I hate full screen dvds

W I D E S C R E E N is so much better


----------



## pez2002 (Dec 13, 2002)

Geeke19 said:


> I hate full screen dvds
> 
> W I D E S C R E E N is so much better


well whopptie doo :lol:


----------



## Bogy (Mar 23, 2002)

My wife likes full screen, but I hate pan and scan, so she buys wide screen now or I pout until she brings it back and gets the right one. :lol:


----------



## pez2002 (Dec 13, 2002)

added another dvd today mr 3000 i loved this movie its funny


----------



## Mark Holtz (Mar 23, 2002)

Full screen? :barf: The best way to view a movie is in it's original aspect ratio.
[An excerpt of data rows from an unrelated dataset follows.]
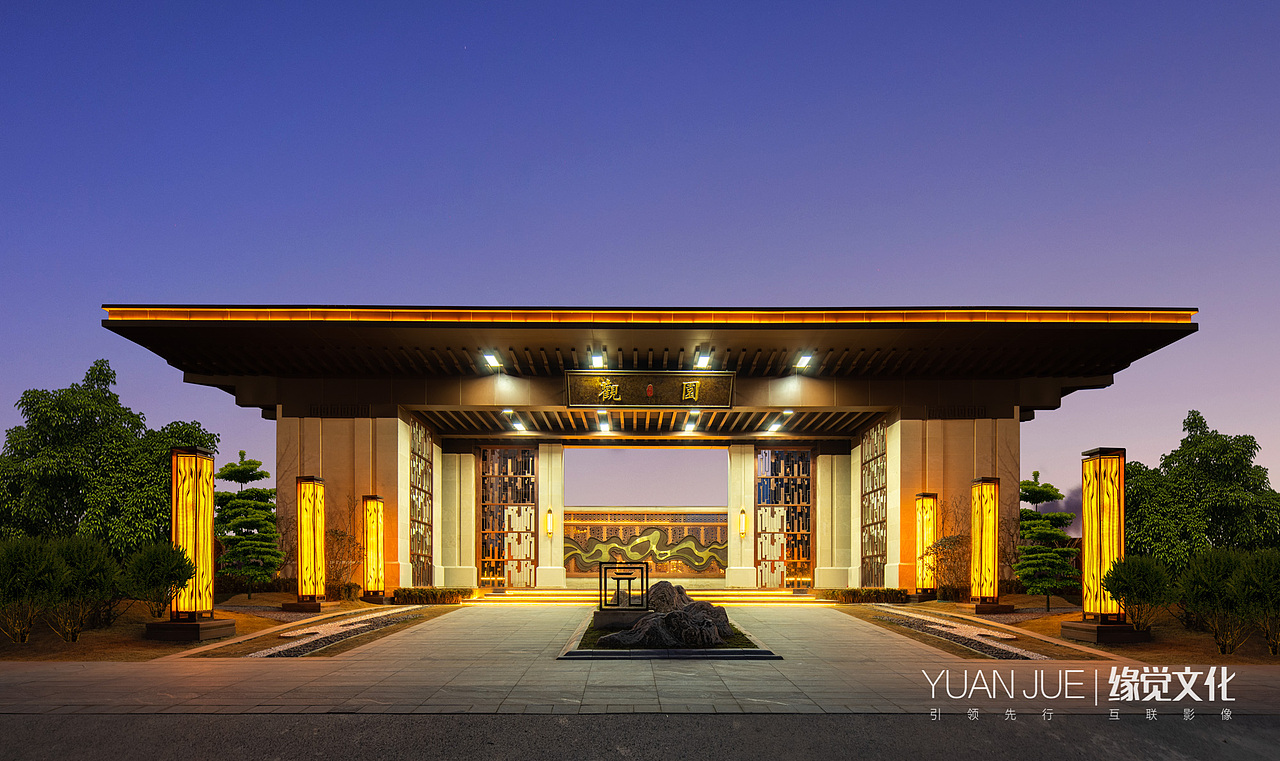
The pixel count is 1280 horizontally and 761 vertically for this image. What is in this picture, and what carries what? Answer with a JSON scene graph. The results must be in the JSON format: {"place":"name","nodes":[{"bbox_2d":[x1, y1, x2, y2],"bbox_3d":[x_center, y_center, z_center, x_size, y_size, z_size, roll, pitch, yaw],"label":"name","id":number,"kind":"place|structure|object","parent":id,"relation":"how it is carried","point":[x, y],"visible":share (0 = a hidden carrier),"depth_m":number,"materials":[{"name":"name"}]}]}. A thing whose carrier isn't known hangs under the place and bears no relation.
{"place":"outdoors","nodes":[
{"label":"outdoors","id":0,"kind":"place"},
{"bbox_2d":[0,595,450,661],"label":"left lawn","id":1,"kind":"structure","parent":0,"point":[138,644],"materials":[{"name":"brown"}]},
{"bbox_2d":[0,538,67,645],"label":"shrub","id":2,"kind":"object","parent":1,"relation":"on","point":[46,575],"visible":0.99,"depth_m":11.25,"materials":[{"name":"green plant"}]},
{"bbox_2d":[45,538,121,640],"bbox_3d":[-8.039,1.484,12.044,1.162,1.489,1.152,0,-2,0],"label":"shrub","id":3,"kind":"object","parent":1,"relation":"on","point":[91,568],"visible":0.87,"depth_m":11.91,"materials":[{"name":"green plant"}]},
{"bbox_2d":[0,359,217,553],"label":"tree","id":4,"kind":"object","parent":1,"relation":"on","point":[72,419],"visible":0.86,"depth_m":19.99,"materials":[{"name":"green plant"}]},
{"bbox_2d":[122,542,194,617],"bbox_3d":[-7.552,1.539,13.168,1.163,1.305,1.172,0,-2,0],"label":"shrub","id":5,"kind":"object","parent":1,"relation":"on","point":[167,573],"visible":0.9,"depth_m":12.97,"materials":[{"name":"green plant"}]},
{"bbox_2d":[143,618,235,640],"bbox_3d":[-6.916,2.192,12.794,1.072,0.244,1.091,0,-2,0],"label":"stone base","id":6,"kind":"object","parent":1,"relation":"on","point":[169,625],"visible":0.79,"depth_m":12.45,"materials":[{"name":"brown stone"}]},
{"bbox_2d":[169,446,216,619],"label":"lamp post","id":7,"kind":"structure","parent":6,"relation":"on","point":[195,459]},
{"bbox_2d":[213,454,282,599],"bbox_3d":[-9.153,1.018,19.537,1.907,3.505,1.931,0,-2,0],"label":"pine tree","id":8,"kind":"object","parent":1,"relation":"on","point":[238,471],"visible":0.97,"depth_m":19.29,"materials":[{"name":"plant"}]},
{"bbox_2d":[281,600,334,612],"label":"stone base","id":9,"kind":"object","parent":1,"relation":"on","point":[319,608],"visible":0.79,"depth_m":17.14,"materials":[{"name":"brown"}]},
{"bbox_2d":[294,476,326,607],"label":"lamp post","id":10,"kind":"structure","parent":1,"relation":"on","point":[317,535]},
{"bbox_2d":[251,608,423,656],"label":"gravel strip","id":11,"kind":"object","parent":1,"relation":"on","point":[274,651],"visible":0.69,"depth_m":12.79,"materials":[{"name":"grey gravel"}]},
{"bbox_2d":[325,524,362,594],"bbox_3d":[-6.977,1.621,19.635,1.383,2.207,1.304,-2,-2,42],"label":"shrub","id":12,"kind":"object","parent":1,"relation":"on","point":[343,535],"visible":0.83,"depth_m":19.52,"materials":[{"name":"plant"}]},
{"bbox_2d":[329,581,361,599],"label":"shrub","id":13,"kind":"object","parent":1,"relation":"on","point":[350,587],"visible":0.68,"depth_m":19.35,"materials":[{"name":"plant"}]},
{"bbox_2d":[362,495,384,599],"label":"lamp post","id":14,"kind":"structure","parent":1,"relation":"on","point":[376,528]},
{"bbox_2d":[392,586,473,604],"bbox_3d":[-5.089,2.672,20.316,2.154,0.412,0.855,0,-2,0],"label":"hedge","id":15,"kind":"object","parent":1,"relation":"on","point":[397,594],"visible":0.8,"depth_m":20.06,"materials":[{"name":"green plant"}]},
{"bbox_2d":[438,445,478,584],"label":"stone pillar","id":16,"kind":"structure","parent":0,"point":[469,454],"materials":[{"name":"stone"}]},
{"bbox_2d":[0,0,1279,518],"label":"sky","id":17,"kind":"structure","parent":0,"point":[972,284],"materials":[{"name":"blue"}]},
{"bbox_2d":[0,604,1279,714],"label":"paved path","id":18,"kind":"structure","parent":0,"point":[464,610],"materials":[{"name":"grey stone"}]},
{"bbox_2d":[467,587,819,606],"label":"steps","id":19,"kind":"structure","parent":18,"relation":"on","point":[751,592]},
{"bbox_2d":[532,442,563,587],"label":"pillar","id":20,"kind":"structure","parent":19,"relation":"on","point":[540,483],"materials":[{"name":"stone"}]},
{"bbox_2d":[545,507,554,536],"bbox_3d":[-2.817,1.155,25.921,0.243,0.884,0.280,0,-2,0],"label":"wall lamp","id":21,"kind":"object","parent":20,"relation":"attached to","point":[549,511],"visible":0.98,"depth_m":25.82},
{"bbox_2d":[726,443,757,587],"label":"pillar","id":22,"kind":"structure","parent":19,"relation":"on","point":[737,454],"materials":[{"name":"stone"}]},
{"bbox_2d":[738,508,747,536],"bbox_3d":[3.174,1.202,26.303,0.237,0.918,0.283,0,-2,0],"label":"wall lamp","id":23,"kind":"object","parent":22,"relation":"attached to","point":[742,521],"visible":0.98,"depth_m":26.20,"materials":[{"name":"metal"}]},
{"bbox_2d":[557,611,781,659],"bbox_3d":[0.365,2.202,12.342,2.884,0.218,4.613,0,-2,0],"label":"planting bed","id":24,"kind":"object","parent":18,"relation":"on","point":[580,653],"visible":0.49,"depth_m":10.46,"materials":[{"name":"stone"}]},
{"bbox_2d":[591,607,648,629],"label":"stone pedestal","id":25,"kind":"object","parent":24,"relation":"on","point":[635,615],"visible":0.67,"depth_m":12.49,"materials":[{"name":"grey stone"}]},
{"bbox_2d":[599,562,647,611],"bbox_3d":[-0.266,1.531,12.519,0.758,0.694,0.373,0,-2,0],"label":"metal frame","id":26,"kind":"object","parent":24,"relation":"on","point":[642,568],"visible":0.99,"depth_m":12.43,"materials":[{"name":"black metal"}]},
{"bbox_2d":[594,582,736,649],"bbox_3d":[0.397,1.804,11.548,1.844,0.913,2.117,0,-2,0],"label":"rock","id":27,"kind":"object","parent":24,"relation":"on","point":[718,610],"visible":0.9,"depth_m":11.08,"materials":[{"name":"stone"}]},
{"bbox_2d":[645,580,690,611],"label":"rock","id":28,"kind":"object","parent":24,"relation":"on","point":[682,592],"visible":0.6,"depth_m":12.78,"materials":[{"name":"stone"}]},
{"bbox_2d":[2,711,1278,760],"label":"road","id":29,"kind":"structure","parent":0,"point":[1269,719],"materials":[{"name":"grey asphalt"}]},
{"bbox_2d":[562,506,731,580],"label":"wall","id":30,"kind":"structure","parent":0,"point":[611,530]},
{"bbox_2d":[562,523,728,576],"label":"relief mural","id":31,"kind":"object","parent":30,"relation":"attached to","point":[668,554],"visible":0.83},
{"bbox_2d":[106,309,1190,596],"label":"entrance gate","id":32,"kind":"structure","parent":0,"point":[1015,471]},
{"bbox_2d":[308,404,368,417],"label":"vent","id":33,"kind":"object","parent":32,"relation":"in","point":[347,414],"visible":0.85,"depth_m":20.50,"materials":[{"name":"black metal"}]},
{"bbox_2d":[409,418,432,584],"bbox_3d":[-5.922,0.628,22.453,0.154,4.544,2.324,0,-2,0],"label":"lattice panel","id":34,"kind":"object","parent":32,"relation":"in","point":[419,428],"visible":0.71,"depth_m":22.57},
{"bbox_2d":[482,351,501,368],"bbox_3d":[-3.394,-2.838,19.105,0.368,0.283,0.746,0,-2,0],"label":"ceiling light","id":35,"kind":"object","parent":32,"relation":"attached to","point":[490,358],"visible":0.96,"depth_m":19.08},
{"bbox_2d":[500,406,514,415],"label":"ceiling light","id":36,"kind":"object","parent":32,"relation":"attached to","point":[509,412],"visible":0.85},
{"bbox_2d":[479,446,536,585],"bbox_3d":[-4.169,0.903,26.196,2.018,4.462,0.249,0,-2,0],"label":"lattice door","id":37,"kind":"structure","parent":32,"relation":"in","point":[485,452],"depth_m":26.14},
{"bbox_2d":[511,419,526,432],"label":"ceiling light","id":38,"kind":"object","parent":32,"relation":"attached to","point":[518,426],"visible":0.97,"depth_m":24.13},
{"bbox_2d":[590,349,604,367],"bbox_3d":[-0.977,-2.823,18.787,0.335,0.313,0.676,0,-2,0],"label":"ceiling light","id":39,"kind":"object","parent":32,"relation":"attached to","point":[597,360],"visible":0.96,"depth_m":18.75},
{"bbox_2d":[598,416,610,434],"bbox_3d":[-1.087,-1.764,25.081,0.377,0.309,1.273,0,-2,0],"label":"ceiling light","id":40,"kind":"object","parent":32,"relation":"attached to","point":[604,426],"visible":0.96,"depth_m":25.04,"materials":[{"name":"white"}]},
{"bbox_2d":[568,370,735,408],"bbox_3d":[0.266,-2.218,19.435,4.345,0.940,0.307,0,-2,0],"label":"sign board","id":41,"kind":"object","parent":32,"relation":"attached to","point":[649,393],"visible":0.98,"depth_m":19.36,"materials":[{"name":"brown wood"}]},
{"bbox_2d":[683,415,697,433],"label":"ceiling light","id":42,"kind":"object","parent":32,"relation":"attached to","point":[689,426],"visible":0.97,"depth_m":25.13,"materials":[{"name":"white"}]},
{"bbox_2d":[695,350,711,369],"bbox_3d":[1.411,-2.822,19.050,0.347,0.315,0.772,0,-2,0],"label":"ceiling light","id":43,"kind":"object","parent":32,"relation":"attached to","point":[704,360],"visible":0.95,"depth_m":18.99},
{"bbox_2d":[766,419,783,433],"bbox_3d":[3.908,-1.677,24.427,0.398,0.272,0.772,0,-2,0],"label":"ceiling light","id":44,"kind":"object","parent":32,"relation":"attached to","point":[775,426],"visible":0.97,"depth_m":24.36,"materials":[{"name":"white"}]},
{"bbox_2d":[755,447,811,586],"bbox_3d":[4.444,0.932,26.489,2.083,4.528,0.247,0,-2,0],"label":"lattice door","id":45,"kind":"structure","parent":32,"relation":"in","point":[761,499],"depth_m":26.43,"materials":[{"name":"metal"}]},
{"bbox_2d":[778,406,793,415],"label":"ceiling light","id":46,"kind":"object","parent":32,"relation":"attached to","point":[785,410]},
{"bbox_2d":[794,352,813,369],"bbox_3d":[3.823,-2.906,19.728,0.369,0.289,0.734,0,-2,0],"label":"ceiling light","id":47,"kind":"object","parent":32,"relation":"attached to","point":[803,360],"visible":0.96,"depth_m":19.71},
{"bbox_2d":[861,420,887,589],"bbox_3d":[6.302,0.701,22.665,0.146,4.602,2.463,0,-2,0],"label":"lattice panel","id":48,"kind":"object","parent":32,"relation":"in","point":[877,433],"visible":0.73,"depth_m":22.74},
{"bbox_2d":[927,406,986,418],"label":"vent","id":49,"kind":"object","parent":32,"relation":"attached to","point":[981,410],"visible":0.9,"depth_m":20.55,"materials":[{"name":"black metal"}]},
{"bbox_2d":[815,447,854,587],"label":"column","id":50,"kind":"structure","parent":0,"point":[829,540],"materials":[{"name":"stone"}]},
{"bbox_2d":[838,595,1279,665],"label":"right lawn","id":51,"kind":"structure","parent":0,"point":[1238,660],"materials":[{"name":"brown"}]},
{"bbox_2d":[814,588,908,603],"bbox_3d":[5.444,2.743,20.988,2.708,0.447,0.813,0,-2,0],"label":"hedge","id":52,"kind":"object","parent":51,"relation":"on","point":[853,594],"visible":0.82,"depth_m":20.78,"materials":[{"name":"green plant"}]},
{"bbox_2d":[914,493,937,598],"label":"lamp post","id":53,"kind":"structure","parent":51,"relation":"on","point":[922,535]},
{"bbox_2d":[927,531,970,597],"bbox_3d":[7.268,1.944,19.747,1.280,1.675,1.294,2,-2,-42],"label":"shrub","id":54,"kind":"object","parent":51,"relation":"on","point":[953,544],"visible":0.86,"depth_m":19.64,"materials":[{"name":"plant"}]},
{"bbox_2d":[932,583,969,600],"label":"shrub","id":55,"kind":"object","parent":51,"relation":"on","point":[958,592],"visible":0.71,"depth_m":20.22,"materials":[{"name":"plant"}]},
{"bbox_2d":[873,607,1049,659],"bbox_3d":[4.907,2.340,13.516,1.031,0.134,5.601,0,-2,0],"label":"gravel strip","id":56,"kind":"object","parent":51,"relation":"on","point":[1015,651],"visible":0.74,"depth_m":12.75,"materials":[{"name":"grey gravel"}]},
{"bbox_2d":[969,477,1001,609],"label":"lamp post","id":57,"kind":"structure","parent":51,"relation":"on","point":[979,480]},
{"bbox_2d":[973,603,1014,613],"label":"lamp base","id":58,"kind":"object","parent":51,"relation":"on","point":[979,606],"visible":0.77,"depth_m":17.19,"materials":[{"name":"brown"}]},
{"bbox_2d":[1017,473,1080,610],"bbox_3d":[8.500,1.265,17.809,1.596,2.916,1.603,2,-2,-42],"label":"pine tree","id":59,"kind":"object","parent":51,"relation":"on","point":[1036,473],"visible":0.92,"depth_m":17.53,"materials":[{"name":"plant"}]},
{"bbox_2d":[1060,621,1150,643],"bbox_3d":[7.066,2.222,12.735,1.032,0.248,1.048,0,-2,0],"label":"base","id":60,"kind":"object","parent":51,"relation":"on","point":[1086,629],"visible":0.77,"depth_m":12.39,"materials":[{"name":"brown"}]},
{"bbox_2d":[1079,448,1126,619],"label":"lamp post","id":61,"kind":"structure","parent":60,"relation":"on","point":[1086,532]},
{"bbox_2d":[1102,554,1175,630],"bbox_3d":[7.376,1.633,12.462,1.075,1.192,1.073,0,-2,0],"label":"shrub","id":62,"kind":"object","parent":51,"relation":"on","point":[1143,596],"visible":0.94,"depth_m":12.28,"materials":[{"name":"green plant"}]},
{"bbox_2d":[1123,411,1279,568],"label":"tree","id":63,"kind":"object","parent":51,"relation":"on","point":[1164,466],"visible":0.84,"depth_m":20.21,"materials":[{"name":"green plant"}]},
{"bbox_2d":[1176,548,1256,657],"bbox_3d":[7.794,1.497,10.942,1.546,1.452,1.492,0,-2,0],"label":"shrub","id":64,"kind":"object","parent":51,"relation":"on","point":[1200,592],"visible":0.96,"depth_m":10.87,"materials":[{"name":"green plant"}]},
{"bbox_2d":[1232,547,1279,658],"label":"shrub","id":65,"kind":"object","parent":51,"relation":"on","point":[1250,575],"visible":0.99,"depth_m":10.55,"materials":[{"name":"green plant"}]}
]}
Take a look at www.widescreen.org or www.widescreenadvocate.org in order to get whole picture.


----------



## pez2002 (Dec 13, 2002)

yeah fullscreen i dont have a big tv yet but when i do get a big tv i will buy some widescreen dvds but i do have some widescreen dvds too mark


----------



## jrjcd (Apr 23, 2002)

boasting about buying full screen dvds is about the same as taking pride in the family picture even tho half the picture has been cut off....lol


----------



## pez2002 (Dec 13, 2002)

well i added another dvd last night 


animal house Classic movie


----------



## Mark Holtz (Mar 23, 2002)

I just received _Gundam SEED_ #4 and #5.


----------